Dan: Well, not only can we not live without the natural world, we are the natural world. Rediscovering that we are part of, not apart from, nature is a major part of the mindset shift that needs to happen.
Anja: Absolutely. That’s why it’s so apt to ask what the responsibility of the activist consultant is.
Gilmar: Or the responsible designer. Let’s call it that.
Anja: The words are interesting, because they suggest that people who have an impact on sustainable outcomes are the uncomfortable disruptors of the world, campaigners who stick themselves to the M25 et cetera. It’s none of that. It’s actually making sense of business decisions, enabling businesses to make the right decisions in the first place by enabling them to see the impact they have on the environment. It’s also about the positive outcomes that can be generated by changing the way a business is run, how it designs products or delivers a service, or comes up with new ones. Our responsibility is to shape a positive future, to help businesses to opt in to that by making the decision to go on that journey. We can do this through prototyping, through designing scenarios, through helping businesses take a structured approach to decision-making in terms of which journey they take, which scenario they engage with.
For example, the idea of ‘light as a service’, which I know Gilmar was working on with Zumtobel Group, that’s a very interesting concept. You would no longer own light bulbs or buy light bulbs, you’d lease them and lease the service that delivers light. It’s a completely new concept for designing products and the services around them. That has other connotations the businesses involved need to be aware of. How does this get delivered to an organisation? How does it get returned back to the organisation? What new approaches will businesses need to engage with as a maintenance service? Our responsibility as designers is to help a business visualise the future, to understand how the future can be made a reality. And no single design discipline, let alone single designer, can do that on their own. The complexity of multiple physical, digital, environmental and human touch points requires multi-disciplinary collaboration and problem-solving.
Dan: It’s incumbent on anybody working in the professional services industry, in whatever guise, to ask themselves a fundamental question – are you following or are you leading client demand? I have a friend who tells a story of meeting up with a bigwig at one of the Big Four, and was told by said bigwig, “look, our job isn’t to make our clients believe in the science and what it means for how they need to transform their business model. Our job is to meet them where they’re at, and nudge them in the right direction. If you want to change the world, go and be an activist”. I thought that’s an extraordinary point of view to have. It’s offensive on so many levels, not least the idea that you’re comfortable monetising insufficient incremental change. It’s an insult to the client who’s coming to you as a consultant, because you’re supposed to be the expert, guiding them in developing appropriate strategies. It’s also dismissive of the cognitive dissonance many consultant friends of mine feel when they understand, on the one hand, the pace and scale of change that’s required, and on the other, they see the day-to-day reality of many of the client engagements they’re working on. It insults their intelligence to imagine they can’t see and feel that disconnect.

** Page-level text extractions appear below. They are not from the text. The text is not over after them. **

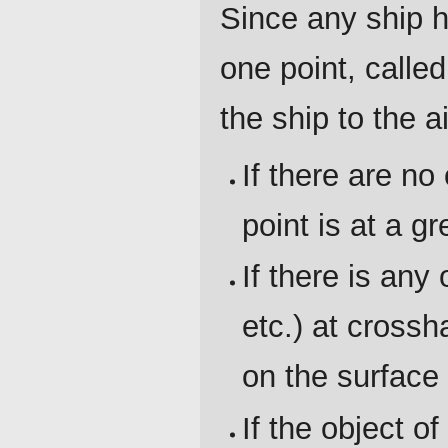
Since any ship h
one point, calle
the ship to the a
If there are no
point is at a g
If there is any
etc.) at crossh
on the surface 
If the object o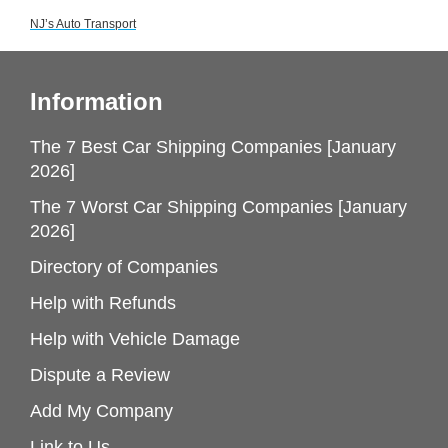
NJ’s Auto Transport
Information
The 7 Best Car Shipping Companies [January
2026]
The 7 Worst Car Shipping Companies [January
2026]
Directory of Companies
Help with Refunds
Help with Vehicle Damage
Dispute a Review
Add My Company
Link to Us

Gilmar: Where will this lead us? Because that cognitive dissonance can only grow stronger as the climate clock winds down, right?
Dan: There’s a lot of talk about regeneration, and now degrowth is cropping up much more in conversations. You can understand why people are saying that, because a paradigm shift is coming, one way or another. We will either be consciously and deliberately planning for it, for example, via degrowth, or it will happen as a consequence of our inaction, where ecological collapse renders the status quo impossible. The challenge for us, as consultants, is to find the people and businesses who already understand that, and help them and guide them through that process. There’s a limit to what we can do if we expend our time and energy trying to persuade people whose livelihoods depend on not being persuaded. There’s an old Bucky Fuller line – “You never change things by fighting the existing reality. To change something, build a new model that makes the existing model obsolete”. So, working with clients, and working across our professions, how can we be part of building a coalition of the willing to push that agenda forward and show there is a different way?